*RECORDS PROVIDED*.
---

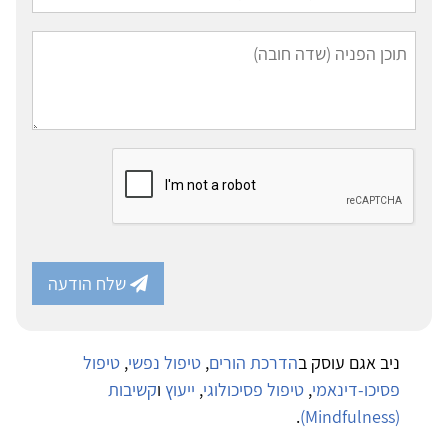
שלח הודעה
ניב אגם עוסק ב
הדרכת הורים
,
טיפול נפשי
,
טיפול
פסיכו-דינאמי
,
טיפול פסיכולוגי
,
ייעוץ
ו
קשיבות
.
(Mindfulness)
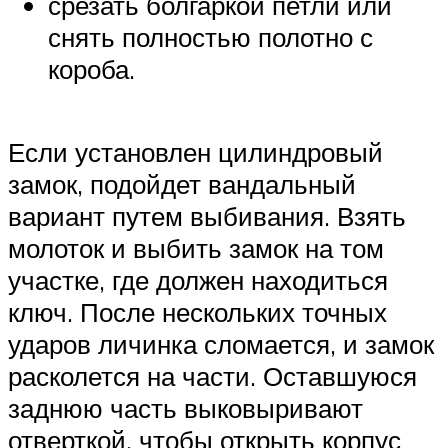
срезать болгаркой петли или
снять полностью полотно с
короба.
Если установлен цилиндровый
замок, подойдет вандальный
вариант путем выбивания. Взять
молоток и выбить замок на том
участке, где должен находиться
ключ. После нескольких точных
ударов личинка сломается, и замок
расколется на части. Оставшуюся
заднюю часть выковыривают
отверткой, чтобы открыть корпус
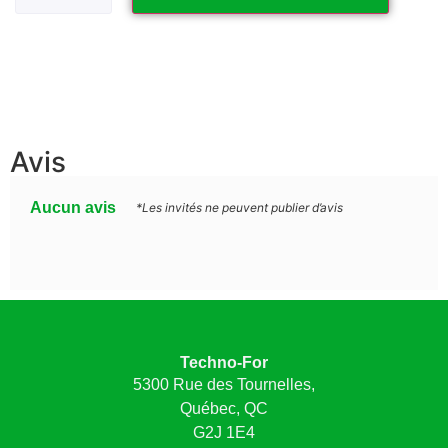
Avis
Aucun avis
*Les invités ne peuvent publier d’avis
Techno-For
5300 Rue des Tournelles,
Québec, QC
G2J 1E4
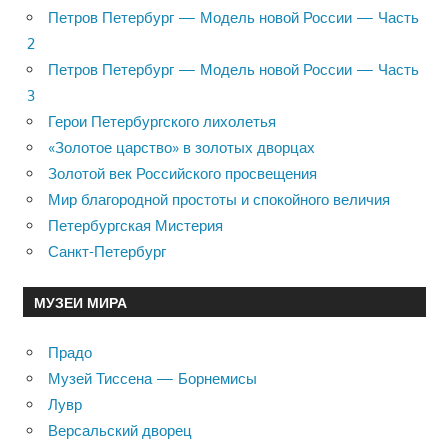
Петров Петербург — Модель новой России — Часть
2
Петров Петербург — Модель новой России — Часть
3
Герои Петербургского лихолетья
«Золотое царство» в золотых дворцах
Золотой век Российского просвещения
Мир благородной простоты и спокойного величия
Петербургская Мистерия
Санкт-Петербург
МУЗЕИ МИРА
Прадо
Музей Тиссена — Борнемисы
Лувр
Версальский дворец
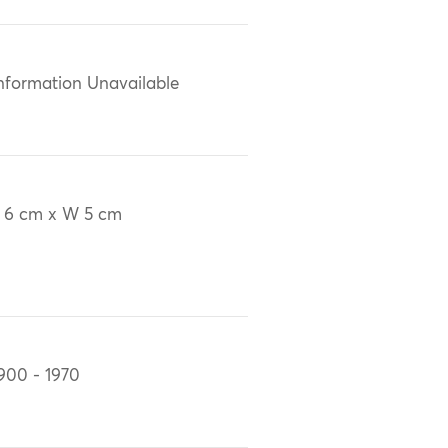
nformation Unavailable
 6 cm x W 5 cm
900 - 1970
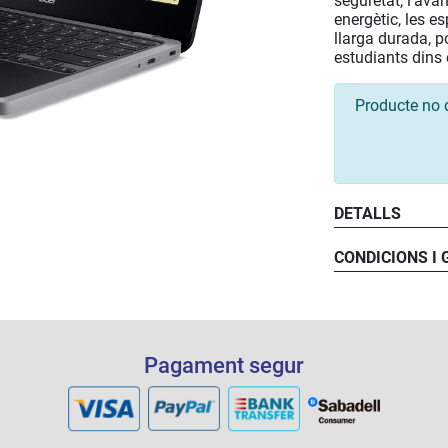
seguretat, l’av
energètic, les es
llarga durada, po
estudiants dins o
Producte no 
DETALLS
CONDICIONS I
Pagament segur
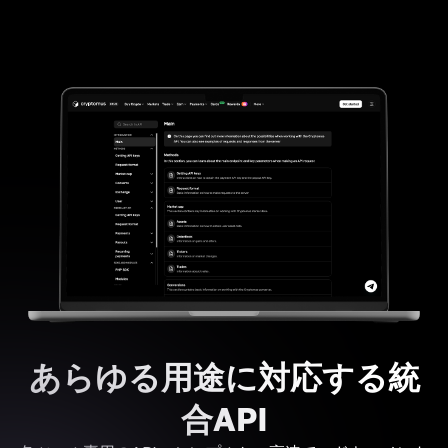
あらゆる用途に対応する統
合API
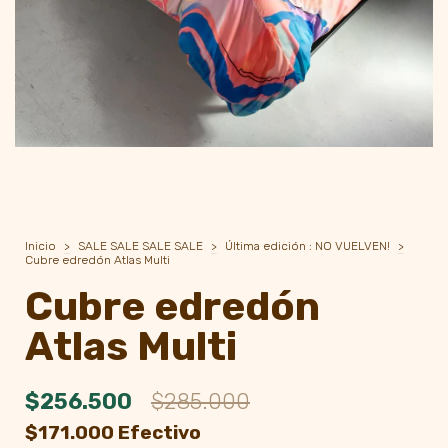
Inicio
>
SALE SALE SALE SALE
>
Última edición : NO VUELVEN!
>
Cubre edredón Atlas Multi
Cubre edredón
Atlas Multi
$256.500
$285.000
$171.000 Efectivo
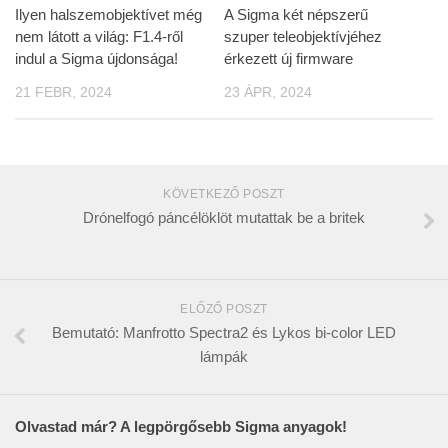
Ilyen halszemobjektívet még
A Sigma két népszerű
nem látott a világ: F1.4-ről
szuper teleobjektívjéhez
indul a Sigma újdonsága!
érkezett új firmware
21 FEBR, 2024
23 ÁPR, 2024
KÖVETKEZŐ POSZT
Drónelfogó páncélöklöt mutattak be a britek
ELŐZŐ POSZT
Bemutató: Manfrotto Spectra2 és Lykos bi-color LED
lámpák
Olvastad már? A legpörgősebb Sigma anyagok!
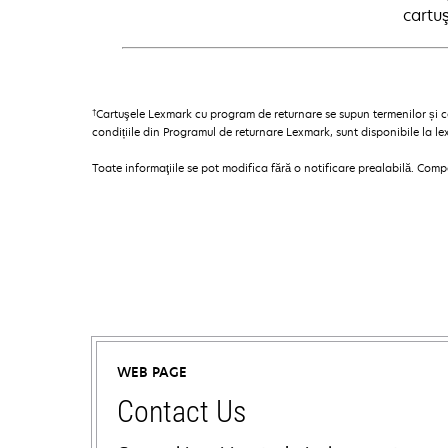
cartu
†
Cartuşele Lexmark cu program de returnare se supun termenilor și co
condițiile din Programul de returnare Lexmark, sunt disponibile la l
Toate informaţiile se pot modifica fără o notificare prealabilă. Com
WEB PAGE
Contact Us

---

*ASSIGNMENT*.
Go through the entries and retype each one exactly, skipping any image.

*RESULT OF THIS TASK*.
שלח הודעה
ניב אגם עוסק ב
הדרכת הורים
,
טיפול נפשי
,
טיפול
פסיכו-דינאמי
,
טיפול פסיכולוגי
,
ייעוץ
ו
קשיבות
.
(Mindfulness)
срезать болгаркой петли или
снять полностью полотно с
короба.
Если установлен цилиндровый
замок, подойдет вандальный
вариант путем выбивания. Взять
молоток и выбить замок на том
участке, где должен находиться
ключ. После нескольких точных
ударов личинка сломается, и замок
расколется на части. Оставшуюся
заднюю часть выковыривают
отверткой, чтобы открыть корпус
Avis
Aucun avis
*Les invités ne peuvent publier d’avis
Techno-For
5300 Rue des Tournelles,
Québec, QC
G2J 1E4
Петров Петербург — Модель новой России — Часть
2
Петров Петербург — Модель новой России — Часть
3
Герои Петербургского лихолетья
«Золотое царство» в золотых дворцах
Золотой век Российского просвещения
Мир благородной простоты и спокойного величия
Петербургская Мистерия
Санкт-Петербург
МУЗЕИ МИРА
Прадо
Музей Тиссена — Борнемисы
Лувр
Версальский дворец
nformation Unavailable
 6 cm x W 5 cm
900 - 1970
seguretat, l’av
energètic, les es
llarga durada, po
estudiants dins o
Producte no 
DETALLS
CONDICIONS I
Pagament segur
あらゆる用途に対応する統
合API
Inicio
>
SALE SALE SALE SALE
>
Última edición : NO VUELVEN!
>
Cubre edredón Atlas Multi
Cubre edredón
Atlas Multi
$256.500
$285.000
$171.000 Efectivo
Ilyen halszemobjektívet még
A Sigma két népszerű
nem látott a világ: F1.4-ről
szuper teleobjektívjéhez
indul a Sigma újdonsága!
érkezett új firmware
21 FEBR, 2024
23 ÁPR, 2024
KÖVETKEZŐ POSZT
Drónelfogó páncélöklöt mutattak be a britek
ELŐZŐ POSZT
Bemutató: Manfrotto Spectra2 és Lykos bi-color LED
lámpák
Olvastad már? A legpörgősebb Sigma anyagok!
cartu
†
Cartuşele Lexmark cu program de returnare se supun termenilor și co
condițiile din Programul de returnare Lexmark, sunt disponibile la l
Toate informaţiile se pot modifica fără o notificare prealabilă. Com
WEB PAGE
Contact Us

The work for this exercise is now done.